FENG Zi-jian: No, it should be said that 30% of the probability of influenza, 30% where 80% may be a stream. So, it is best not to do that because I do not know that we are really testing the accuracy of how high, which also involves the timing of sampling, sample the quality of high or low, will be affected, so we can not simply multiply 80 by 30% % to calculate the number of patients. In a period of time, sampling and monitoring of the level of quality there are no major changes in circumstances, we can analyze the trend in this figure, but it can not accurately be used to estimate influenza-like illness a person entitled to how much the probability of Influenza A H1N1 influenza.

Follow-up: This 30%, 80% of the ratio is high compared with previous years do?

FENG Zi-jian: Over the past two months, influenza-like illness the proportion of the total attendance is now rising rapidly, the prevalence in previous years, the level of the peak season, only about 2%, and now has reached 9%.

Shen Ying: We have a week of pre-hospital fever of influenza-like illness accounted for 60% of the crowd.

FENG Zi-jian: Of course not the case throughout the South and the North are not the same.

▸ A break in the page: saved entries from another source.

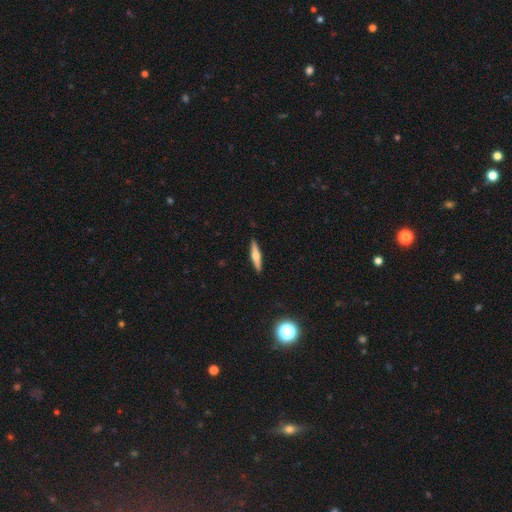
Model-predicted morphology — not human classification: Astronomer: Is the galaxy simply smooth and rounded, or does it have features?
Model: featured or disk — 51% (runner-up: smooth, 42%).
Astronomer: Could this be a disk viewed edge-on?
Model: yes — 96%.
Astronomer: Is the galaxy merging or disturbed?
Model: none — 91%.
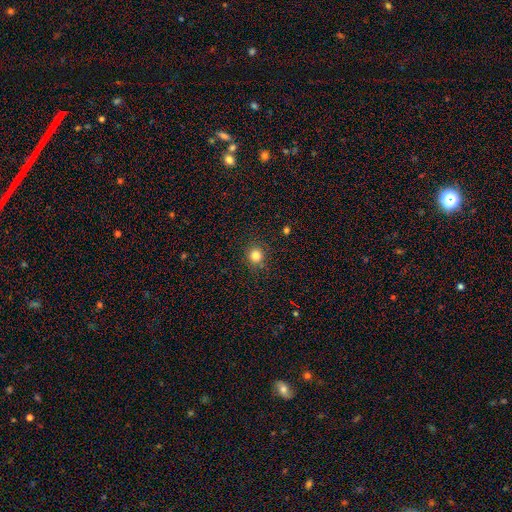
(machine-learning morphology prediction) smooth_or_featured: smooth (p=0.82) [alt: star or artifact p=0.14]
how_rounded: round (p=0.92) [alt: in between p=0.07]
merging: none (p=0.88) [alt: minor disturbance p=0.08]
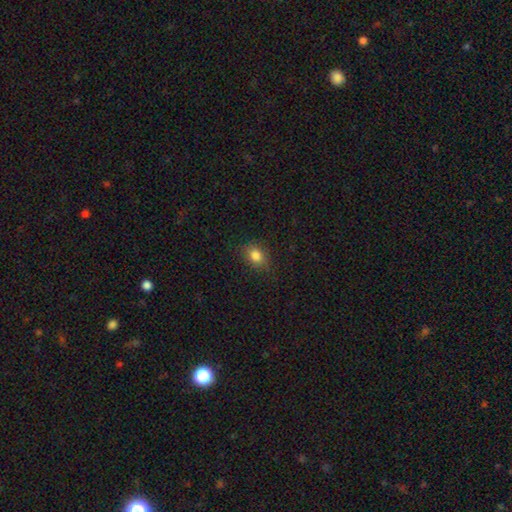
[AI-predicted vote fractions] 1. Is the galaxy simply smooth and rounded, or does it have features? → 82% smooth, 11% star or artifact, 7% featured or disk.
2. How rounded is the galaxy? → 55% in between, 43% round, 1% cigar-shaped.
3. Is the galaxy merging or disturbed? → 81% none, 14% minor disturbance, 4% major disturbance, 1% merger.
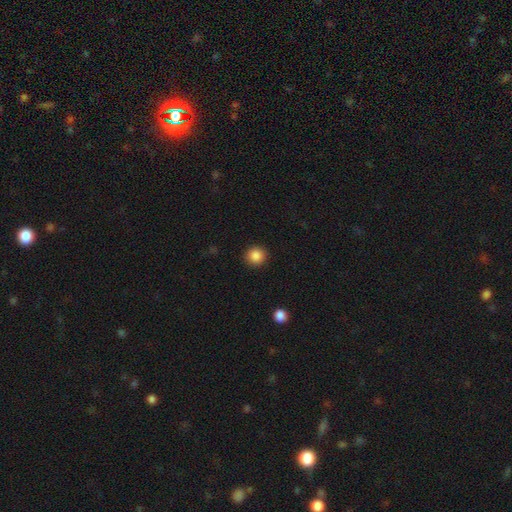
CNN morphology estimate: type=smooth (87%); roundness=round (92%); merging=none (92%).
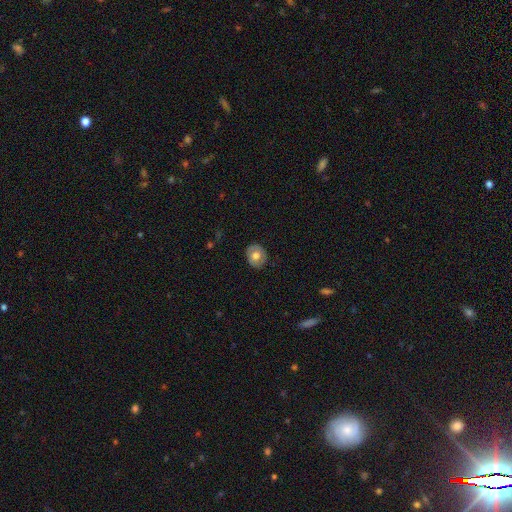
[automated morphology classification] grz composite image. It shows a smooth galaxy with no disk features (67%) that is round (68%). Merging: none (86%).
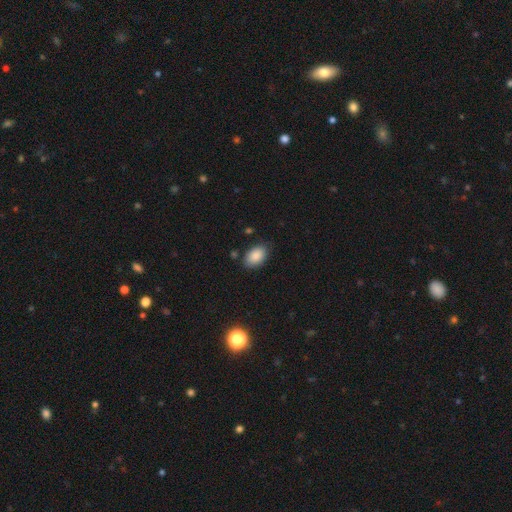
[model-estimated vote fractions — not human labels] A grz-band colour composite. It shows a smooth galaxy with no disk features (88%) that is in between round and cigar-shaped (91%). Merging: none (80%).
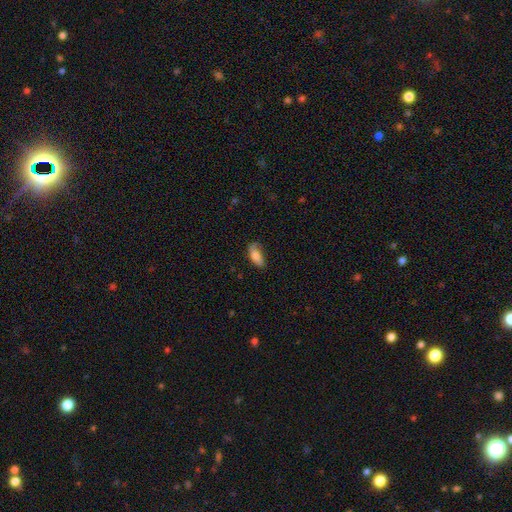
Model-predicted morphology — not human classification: A smooth galaxy with no disk features (78%) that is in between round and cigar-shaped (83%).

Vote fractions:
- Smooth or featured? smooth: 78% / featured or disk: 14% / star or artifact: 7%
- How rounded? in between: 83% / cigar-shaped: 14% / round: 3%
- Merging? none: 60% / minor disturbance: 29% / major disturbance: 9% / merger: 2%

A reporter’s question: There is now not possible to a general mistaken for Influenza H1N1 influenza flu? What is the probability? Influenza A H1N1 influenza virus, the probability that the number of missed diagnosis?
FENG Zi-jian: At present, a stream has been widespread in China, now no longer required for each patient by the disease control agency to take individual isolation, most important thing is to persuade the patient self-isolation, the patient can not do more to individual isolation. Therefore, we do not require medical institutions and disease control agencies have carried out for each laboratory diagnosis of suspected cases. First, there is no need, and second, we do not have such a large detection capability. We are now on the laboratory diagnosis of severe requirement is emphasis on diagnosis. Severe diagnosis of two meanings, one is to guide clinical anti-viral treatment, can quickly make a diagnosis, to guide the use of Tamiflu drug may be more accurate. Second, this is the disease we have to monitor the virulence of the virus suspected cases of change in a very important opportunity, and we see this disease in the performance of this person than heavier, that is not due to changes in virulence of the virus causing it? For all laboratory surveillance in all countries can not do.

A reporter’s question: This can not do because of capacity or financial problems?

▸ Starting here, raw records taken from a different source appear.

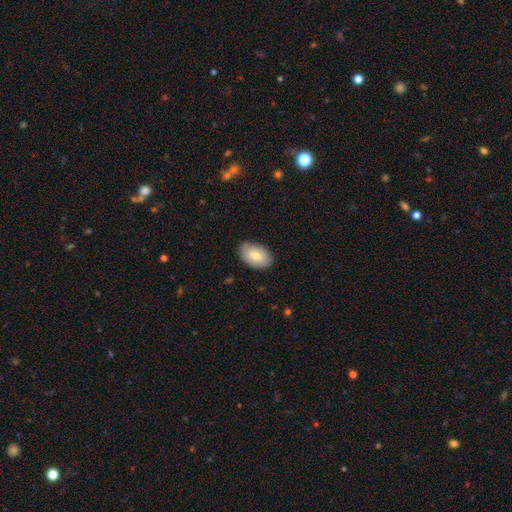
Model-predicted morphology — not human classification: A smooth galaxy with no disk features (77%) that is in between round and cigar-shaped (90%). Merging: none (81%).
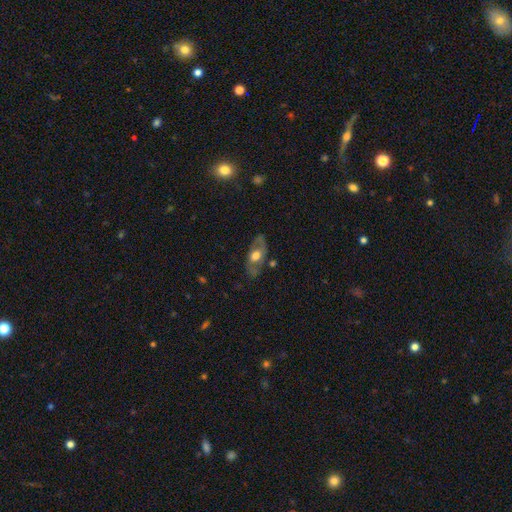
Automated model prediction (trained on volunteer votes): smooth-or-featured: featured or disk: 56% | smooth: 38% | star or artifact: 7%
  disk-edge-on: no: 80% | yes: 20%
  merging: none: 72% | minor disturbance: 18% | major disturbance: 7% | merger: 2%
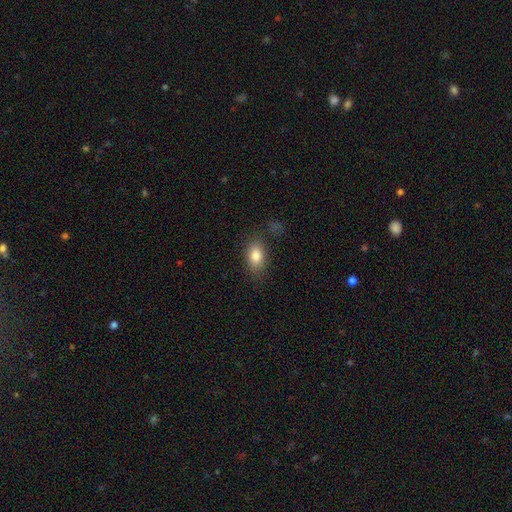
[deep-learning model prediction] Smooth or featured: smooth — 83% (featured or disk — 9%)
How rounded: in between — 85% (round — 13%)
Merging: none — 77% (minor disturbance — 14%)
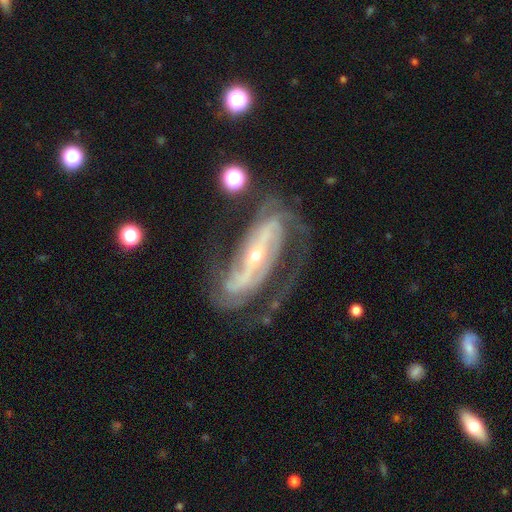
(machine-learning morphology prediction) smooth_or_featured: featured or disk (p=0.90) [alt: star or artifact p=0.05]
disk_edge_on: no (p=0.91) [alt: yes p=0.09]
bar: strong (p=0.63) [alt: weak p=0.20]
has_spiral_arms: yes (p=0.96) [alt: no p=0.04]
spiral_winding: medium (p=0.43) [alt: tight p=0.40]
spiral_arm_count: 2 (p=0.65) [alt: can't tell p=0.13]
bulge_size: small (p=0.72) [alt: moderate p=0.25]
merging: none (p=0.63) [alt: minor disturbance p=0.18]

Cao Zhi New: there is an important number to consider, more than 1000 cases of patients indicates that 3 days when the temperature only 37 degrees, if taking into account the actual situation, more than 1000 cases are sent to the clinic, and three days to finish the test results, which more than 1000 individuals have been better. This does not and arithmetic, let us find it more than 1000 individuals inside the critically ill patients, these critically ill patients, once there are signs of immediate submission is positive to give specific treatment. On the one hand to measure, however, on the other hand is generally not meaningful to measure, out-patient now have this situation, we make a phone call, with the patient and said, you are a flow of positive results that my patients are better.

A reporter’s question: Some symptomatic treatment, and eat anti-fever drugs, or drink water break self-healing, and also all right by.

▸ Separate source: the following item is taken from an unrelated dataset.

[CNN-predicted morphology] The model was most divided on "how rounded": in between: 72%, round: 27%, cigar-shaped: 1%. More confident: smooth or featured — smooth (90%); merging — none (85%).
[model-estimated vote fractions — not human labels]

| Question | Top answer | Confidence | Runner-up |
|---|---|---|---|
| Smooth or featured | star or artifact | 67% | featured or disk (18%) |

FENG Zi-jian: This is the latest most in need of publicity. Now all levels of disease control agencies are working quickly to advance vaccine, we hope to bring the vaccine produced in the shortest possible time, hitting the people who most need protection. But, after all, a limited number, but also require the production cycle can not look at the place. With our country’s enormous size of the population compared to the number of vaccines is still inadequate. In this way, the public’s personal prevention is vital. Just as the reporter said, if there is a flu-like symptoms, or symptoms of acute upper respiratory infection, fever, coughing, sneezing, etc., to rest at home, work and other symptoms disappeared later. To do this, all social organizations must meet the unit’s leadership needs to understand this point, be able to support, be able to take some measures to encourage employees to sick leave, sick continued to work at this time is not worth promoting. This helps to prevent the whole society, but also help prevent the spread of their units and outbreaks. In the popular peak season, all units should do this to encourage people to rest at home sick, the symptoms disappeared 24 hours later to go to work, which is slowing the spread of the whole community is very helpful. Secondly, the right to prevent a flow in an outbreak of collective units also play a role, and this is evidence, and the international community is to do so.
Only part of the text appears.